Repeat the whole listing word for word, skipping pictures.

Segment Open

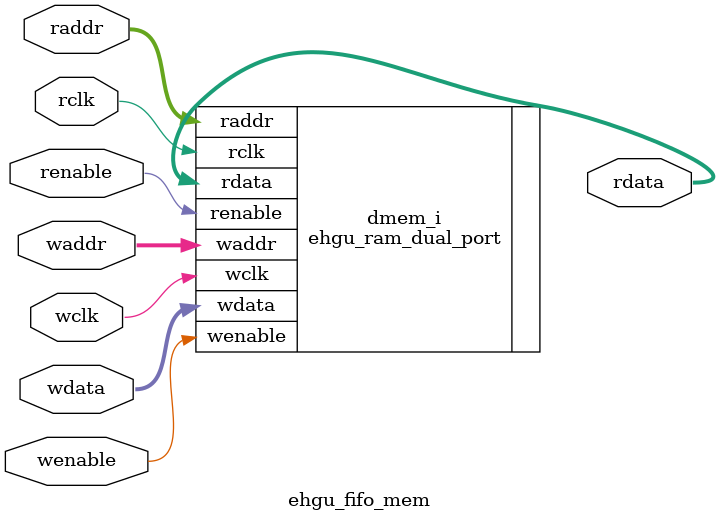
<source format=sv>

module ehgu_fifo_mem
# (
parameter WIDTH = 8 ,
parameter AWIDTH = 8 ,
parameter DEPTH = 128
 ) (
input logic wclk ,
input logic rclk ,
input logic renable ,
input logic wenable ,
input logic [ AWIDTH-1 : 0 ] raddr ,
input logic [ AWIDTH-1 : 0 ] waddr ,
input logic [ WIDTH-1 : 0 ] wdata ,
output logic [ WIDTH-1 : 0 ] rdata
 ) ;

ehgu_ram_dual_port # ( .DEPTH ( DEPTH ) , .WIDTH ( WIDTH ) ) dmem_i
 (
.wclk ,
.wenable ,
.waddr ,
.wdata ,
.rclk ,
.renable ,
.raddr ,
.rdata
 ) ;

endmodule

</source>
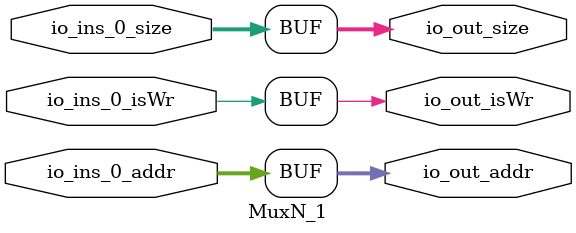
<source format=v>
module MuxN_1(
  input  [63:0] io_ins_0_addr,
  input         io_ins_0_isWr,
  input  [15:0] io_ins_0_size,
  output [63:0] io_out_addr,
  output        io_out_isWr,
  output [15:0] io_out_size
);
  assign io_out_addr = io_ins_0_addr;
  assign io_out_isWr = io_ins_0_isWr;
  assign io_out_size = io_ins_0_size;
endmodule
</source>
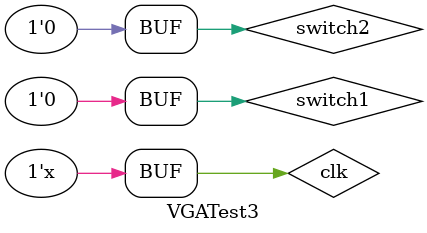
<source format=v>
`timescale 1ns / 1ps


module VGATest3;

	// Inputs
	reg clk;
	reg switch1;
	reg switch2;

	// Outputs
	wire Hsync;
	wire Vsync;
	wire [2:0] red;
	wire [2:0] green;
	wire [1:0] blue;

	// Instantiate the Unit Under Test (UUT)
	VGA_Controller2 uut (
		.clk(clk), 
		.switch1(switch1), 
		.switch2(switch2), 
		.Hsync(Hsync), 
		.Vsync(Vsync), 
		.red(red), 
		.green(green), 
		.blue(blue)
	);

	initial begin
		// Initialize Inputs
		clk = 0;
		switch1 = 0;
		switch2 = 0;

		// Wait 100 ns for global reset to finish
		#100;
        
		// Add stimulus here

	end
   always #10 clk = ~clk;
endmodule


</source>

Segment Closed

▶ [Response box]:
<source format=sv>

module ehgu_fifo_mem
# (
parameter WIDTH = 8 ,
parameter AWIDTH = 8 ,
parameter DEPTH = 128
 ) (
input logic wclk ,
input logic rclk ,
input logic renable ,
input logic wenable ,
input logic [ AWIDTH-1 : 0 ] raddr ,
input logic [ AWIDTH-1 : 0 ] waddr ,
input logic [ WIDTH-1 : 0 ] wdata ,
output logic [ WIDTH-1 : 0 ] rdata
 ) ;

ehgu_ram_dual_port # ( .DEPTH ( DEPTH ) , .WIDTH ( WIDTH ) ) dmem_i
 (
.wclk ,
.wenable ,
.waddr ,
.wdata ,
.rclk ,
.renable ,
.raddr ,
.rdata
 ) ;

endmodule

</source>
<source format=v>
module MuxN_1(
  input  [63:0] io_ins_0_addr,
  input         io_ins_0_isWr,
  input  [15:0] io_ins_0_size,
  output [63:0] io_out_addr,
  output        io_out_isWr,
  output [15:0] io_out_size
);
  assign io_out_addr = io_ins_0_addr;
  assign io_out_isWr = io_ins_0_isWr;
  assign io_out_size = io_ins_0_size;
endmodule
</source>
<source format=v>
`timescale 1ns / 1ps


module VGATest3;

	// Inputs
	reg clk;
	reg switch1;
	reg switch2;

	// Outputs
	wire Hsync;
	wire Vsync;
	wire [2:0] red;
	wire [2:0] green;
	wire [1:0] blue;

	// Instantiate the Unit Under Test (UUT)
	VGA_Controller2 uut (
		.clk(clk), 
		.switch1(switch1), 
		.switch2(switch2), 
		.Hsync(Hsync), 
		.Vsync(Vsync), 
		.red(red), 
		.green(green), 
		.blue(blue)
	);

	initial begin
		// Initialize Inputs
		clk = 0;
		switch1 = 0;
		switch2 = 0;

		// Wait 100 ns for global reset to finish
		#100;
        
		// Add stimulus here

	end
   always #10 clk = ~clk;
endmodule


</source>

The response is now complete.